• _INSTRUCTIONS FOR THE TASK_
A word-for-word copy of the lines below, starting at the line with "left shoulder: (260, 392)" and ending at the last one, is what you should give. Omit every picture.

• _DATA SUPPLIED_

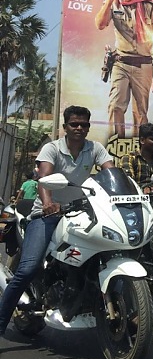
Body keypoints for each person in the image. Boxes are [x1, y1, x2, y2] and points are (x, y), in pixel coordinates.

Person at [0, 106, 114, 337]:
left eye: (84, 124)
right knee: (28, 268)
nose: (79, 128)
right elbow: (44, 179)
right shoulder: (51, 148)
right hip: (46, 215)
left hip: (80, 212)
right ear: (65, 127)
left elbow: (111, 174)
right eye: (74, 124)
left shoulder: (95, 148)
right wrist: (49, 203)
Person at [95, 0, 153, 139]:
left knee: (140, 111)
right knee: (115, 106)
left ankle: (139, 149)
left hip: (143, 64)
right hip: (121, 62)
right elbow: (100, 24)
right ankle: (115, 145)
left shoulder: (149, 6)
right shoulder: (112, 4)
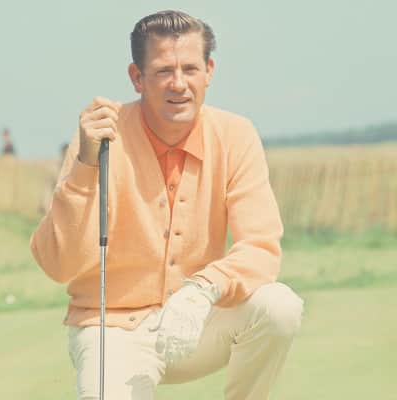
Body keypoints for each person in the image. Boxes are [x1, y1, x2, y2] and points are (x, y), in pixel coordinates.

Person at [30, 10, 303, 400]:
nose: (179, 83)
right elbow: (58, 265)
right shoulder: (99, 138)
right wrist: (85, 166)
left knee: (280, 306)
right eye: (162, 71)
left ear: (209, 71)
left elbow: (260, 248)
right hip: (113, 329)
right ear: (137, 77)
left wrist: (203, 289)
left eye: (190, 69)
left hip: (200, 319)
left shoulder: (237, 134)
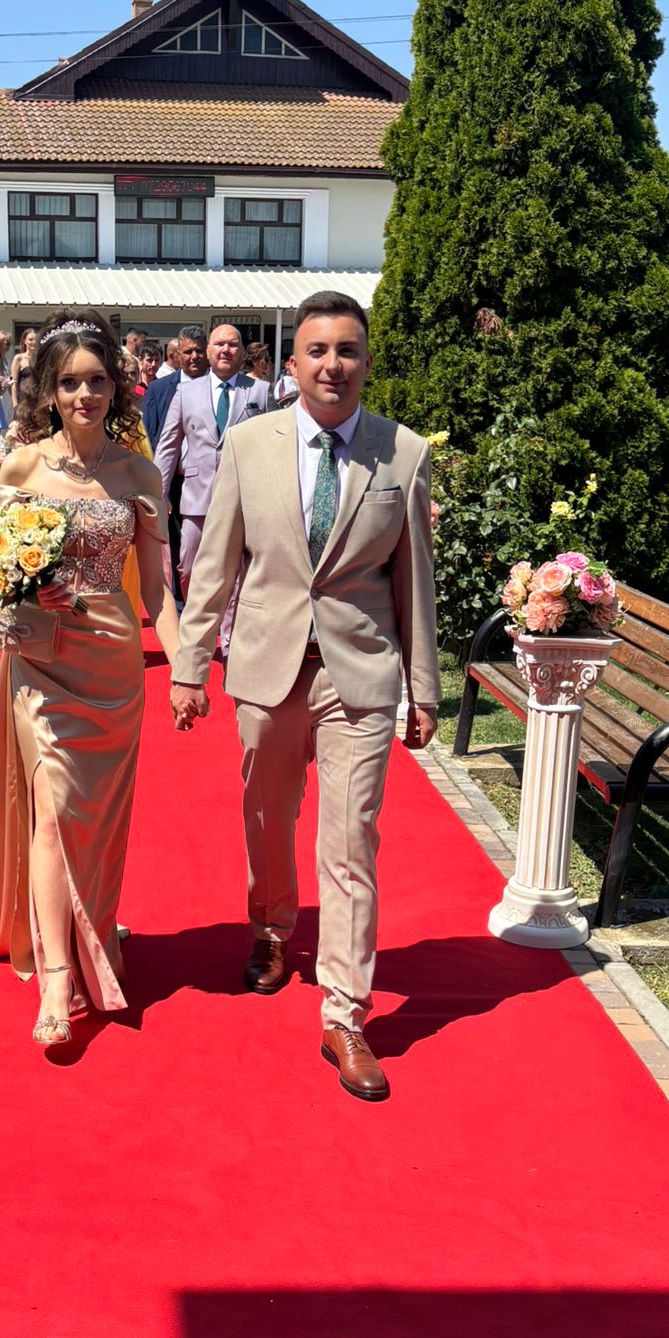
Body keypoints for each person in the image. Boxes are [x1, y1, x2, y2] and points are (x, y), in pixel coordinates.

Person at [169, 290, 438, 1105]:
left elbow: (414, 581)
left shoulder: (403, 453)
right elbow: (215, 563)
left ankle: (345, 1014)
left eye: (347, 350)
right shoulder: (249, 445)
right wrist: (189, 665)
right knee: (267, 815)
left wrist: (423, 687)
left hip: (359, 675)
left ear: (366, 362)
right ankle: (272, 928)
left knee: (351, 842)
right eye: (318, 350)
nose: (333, 365)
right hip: (267, 669)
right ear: (291, 364)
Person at [0, 308, 181, 1049]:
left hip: (114, 666)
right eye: (72, 382)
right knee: (51, 812)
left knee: (97, 821)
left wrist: (187, 669)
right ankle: (57, 976)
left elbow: (159, 593)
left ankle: (93, 930)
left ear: (117, 386)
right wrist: (27, 592)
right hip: (44, 663)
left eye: (98, 381)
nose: (86, 395)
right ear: (50, 390)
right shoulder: (22, 467)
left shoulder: (139, 473)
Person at [153, 322, 271, 596]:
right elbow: (168, 446)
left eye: (232, 345)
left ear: (242, 352)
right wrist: (158, 495)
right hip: (197, 498)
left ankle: (229, 626)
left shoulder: (260, 392)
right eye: (219, 344)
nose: (225, 350)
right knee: (189, 567)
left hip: (244, 501)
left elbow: (275, 447)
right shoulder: (186, 392)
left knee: (236, 574)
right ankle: (197, 619)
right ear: (208, 351)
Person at [143, 326, 208, 596]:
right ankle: (179, 602)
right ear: (177, 354)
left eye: (199, 351)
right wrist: (159, 488)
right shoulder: (159, 389)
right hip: (171, 482)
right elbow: (150, 439)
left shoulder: (217, 388)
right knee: (175, 545)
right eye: (188, 351)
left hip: (206, 483)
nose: (194, 357)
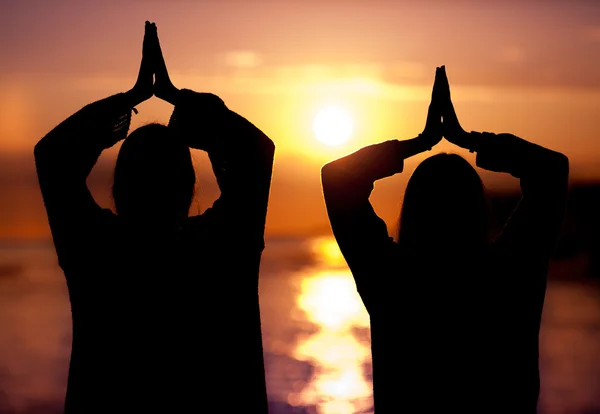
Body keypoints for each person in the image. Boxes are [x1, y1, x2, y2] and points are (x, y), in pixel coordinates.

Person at [34, 22, 274, 413]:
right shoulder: (221, 250)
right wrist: (181, 102)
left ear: (118, 189)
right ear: (189, 188)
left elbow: (52, 158)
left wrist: (126, 103)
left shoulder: (96, 252)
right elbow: (256, 155)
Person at [321, 66, 569, 413]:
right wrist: (470, 139)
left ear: (414, 211)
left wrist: (416, 144)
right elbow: (551, 171)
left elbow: (336, 179)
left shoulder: (392, 280)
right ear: (477, 209)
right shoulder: (510, 274)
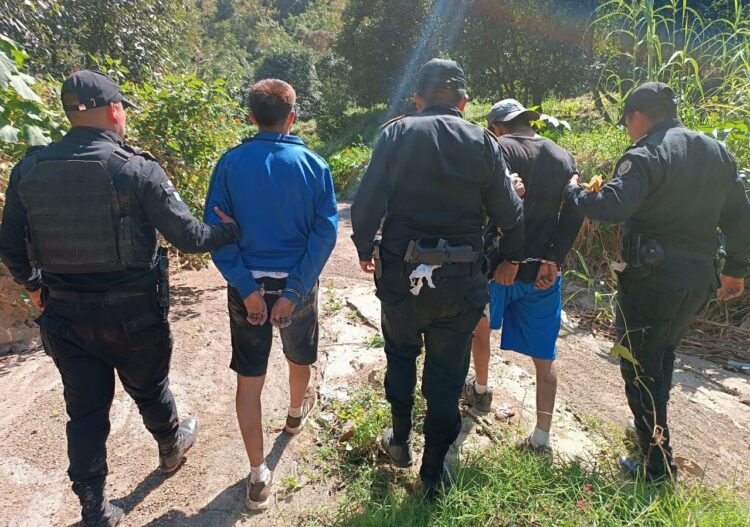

• _SOLUTION TO THIS PROBLEM_
left shoulder: (260, 392)
right eye: (219, 344)
nose: (225, 350)
right knee: (189, 567)
left hip: (244, 501)
left elbow: (275, 447)
right shoulder: (186, 392)
left knee: (236, 574)
right ankle: (197, 619)
right ear: (208, 351)
Person at [143, 326, 208, 596]:
right ankle: (179, 602)
right ear: (177, 354)
left eye: (199, 351)
right wrist: (159, 488)
right shoulder: (159, 389)
right hip: (171, 482)
right elbow: (150, 439)
left shoulder: (217, 388)
right knee: (175, 545)
right eye: (188, 351)
left hip: (206, 483)
nose: (194, 357)
Body keypoints for each person in the image. Boxes are [x1, y1, x2, y2] and points are (x, y), in pixel coordinates.

Person at [34, 22, 274, 413]:
right shoulder: (221, 250)
right wrist: (181, 102)
left ear: (118, 189)
right ear: (189, 188)
left elbow: (52, 158)
left wrist: (126, 103)
left shoulder: (96, 252)
right elbow: (256, 155)
Person at [321, 66, 569, 413]:
right wrist: (470, 139)
left ear: (414, 211)
left wrist: (416, 144)
right elbow: (551, 171)
left elbow: (336, 179)
left shoulder: (392, 280)
right ear: (477, 209)
right shoulder: (510, 274)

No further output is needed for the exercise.